Monday, 2 February 2015

Panning for Gold

Socca di Sedano Rapa & Ceci, con Rosmarino, Timo, Senape & Camembert
Celeriac & Chickpea Socca, with Rosemary, Thyme, Mustard & Camembert

This may not be a traditional French Socca- but then I am neither French, nor that much of a traditionalist! I love traditional foods, but love even more to re-interpret them in new and different ways- hadn't you noticed?

This is a variation on the French chickpea-flour flatbreads that get baked in the pan, just like Italian "Farinata"- and don't get me wrong! Those simple things taste delicious... but... then so does this- and maybe just a little bit more so!


My main motivation and inspiration for making this dish was the fact that I had that hunk of celeriac root sitting in my fridge, waiting to be used... and was not sure what to do with it.

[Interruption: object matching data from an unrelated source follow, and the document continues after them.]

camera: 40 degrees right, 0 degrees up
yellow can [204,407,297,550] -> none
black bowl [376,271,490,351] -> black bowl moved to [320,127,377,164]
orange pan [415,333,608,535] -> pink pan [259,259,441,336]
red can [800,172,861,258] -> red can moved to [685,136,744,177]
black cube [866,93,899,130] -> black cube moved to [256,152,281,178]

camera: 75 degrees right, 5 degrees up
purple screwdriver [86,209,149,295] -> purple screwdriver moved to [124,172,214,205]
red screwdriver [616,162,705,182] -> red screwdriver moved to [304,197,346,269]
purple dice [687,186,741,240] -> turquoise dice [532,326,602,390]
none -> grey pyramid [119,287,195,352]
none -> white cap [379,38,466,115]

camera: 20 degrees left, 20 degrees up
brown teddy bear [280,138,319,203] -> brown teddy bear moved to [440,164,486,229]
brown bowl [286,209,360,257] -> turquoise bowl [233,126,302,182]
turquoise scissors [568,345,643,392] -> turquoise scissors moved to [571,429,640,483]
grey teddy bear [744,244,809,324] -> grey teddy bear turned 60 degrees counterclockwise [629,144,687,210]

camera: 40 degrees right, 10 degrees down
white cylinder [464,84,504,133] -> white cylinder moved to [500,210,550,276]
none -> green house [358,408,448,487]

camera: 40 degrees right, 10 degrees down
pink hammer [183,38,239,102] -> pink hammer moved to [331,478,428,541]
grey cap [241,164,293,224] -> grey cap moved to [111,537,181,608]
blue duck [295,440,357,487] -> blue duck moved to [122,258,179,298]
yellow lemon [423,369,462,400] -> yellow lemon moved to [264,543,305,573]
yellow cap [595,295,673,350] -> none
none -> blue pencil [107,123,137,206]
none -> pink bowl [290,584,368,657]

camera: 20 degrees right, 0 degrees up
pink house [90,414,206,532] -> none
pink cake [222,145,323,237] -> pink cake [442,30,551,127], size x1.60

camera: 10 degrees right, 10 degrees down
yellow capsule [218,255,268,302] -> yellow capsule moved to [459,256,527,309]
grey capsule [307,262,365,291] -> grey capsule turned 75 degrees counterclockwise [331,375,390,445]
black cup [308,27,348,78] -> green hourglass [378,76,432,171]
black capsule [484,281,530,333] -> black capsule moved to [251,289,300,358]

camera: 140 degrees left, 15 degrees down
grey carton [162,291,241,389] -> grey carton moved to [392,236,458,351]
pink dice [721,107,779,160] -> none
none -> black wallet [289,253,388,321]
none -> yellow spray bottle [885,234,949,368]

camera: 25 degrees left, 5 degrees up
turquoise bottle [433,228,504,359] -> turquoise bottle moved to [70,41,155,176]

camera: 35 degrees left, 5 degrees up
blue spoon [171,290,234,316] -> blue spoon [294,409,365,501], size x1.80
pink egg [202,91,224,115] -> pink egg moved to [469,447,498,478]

I love the flavor of roasted chickpeas and farinata or socca is always a treat, even if it is such a simple thing. So hey- it was a perfect opportunity to try having the best of both worlds- doing some sensible house-keeping and making an edible solution!


To make my pan-sized Socca, I used up the last 3/4's of the celeriac root (enough to fill your frying pan up to about 1" thick), 1 Spring onion, a half of a small Camembert cheese (just 50g), 1 tablespoon of coarse French mustard, some dried rosemary, some fresh thyme and about 1 coffee cupful of chickpea flour.


This is absolutely not the traditional method- it is one that I improvised, based on an Indian method of cooking with chickpea flour actually, where it is first dry-roasted in the pan before having moisture added, to enhance its flavor. It was partly that, partly recklessness and also a little bit of thick-headedness and laziness too... Works well for me!


Prep work here is simple... the celeriac needs to be peeled and finely grated and the Spring onion needs to be finely chopped. If you have a funky gadget or machine to help you with the grating- great! I don't and my arm is aching to prove it- haha! But no- this is easy stuff- and if your arm isn't tired from grating, you can get ready to use it for some stirring too!


The good news is that the grated celeriac, the flour, the rosemary, onion, a good pinch of salt and plenty of pepper and nutmeg can all go into the frying pan at the same time.


The bad news, is that when you turn on the heat and start stirring it, it is soon going to begin turning into a thick, firm paste! But fear not, keep stirring and scraping it up from the base (with a wooden spoon!!!), much as you would if you were making a choux pastry.

At this point, you will notice, despite your distress, a delicious aroma... which will be encouragement enough I hope for you to be brave and persevere!


Next, add a little water to the pan, just enough to loosen up the mixture and to dissolve the flour- which will not clump-up as it has been evenly mixed with the grated celeriac root. Just keep stirring and adding just a touch of water at a time and soon, the worst of it will be over... haha!


Before you know it, you will have a smooth mixture with the consistency of mashed potato- and at this point, you can add the cheese, cut into small pieces so that it mixes in nice and evenly, the mustard and the thyme.


Smooth out the mixture with the back of a wooden spoon, nicely and evenly, making sure to scrape in and press down the outer edges.


Absolutely not important- but hey! I had a fork and I was not afraid to use it! And it does makes things a little bit prettier- don't you think?


Into a hot oven it went- at 180°C for 45-60 minutes, depending on your oven- but basically until it is deliciously golden brown and wonderfully aromatic.


The cheese will be bubbling away when you fetch it out of the oven, which of course will mean that the interior will be soft too- so bare this in mind when you come to serve it! It will become firmer and easier to handle if you allow it to cool for a while first- but you can always scoop it up with a flat serving spoon and enjoy it piping hot too!


You don't need to add anything at all to this for it to be delicious- but you may want to add a colorful garnish before serving as I did- I am generous that way.


 Crispy outside, moist inside, filled with rich flavors of cheese, mustard, chickpeas, nutmeg and of course, the earthy star of the show celeriac- this is pretty intense stuff! I hope you enjoy it too!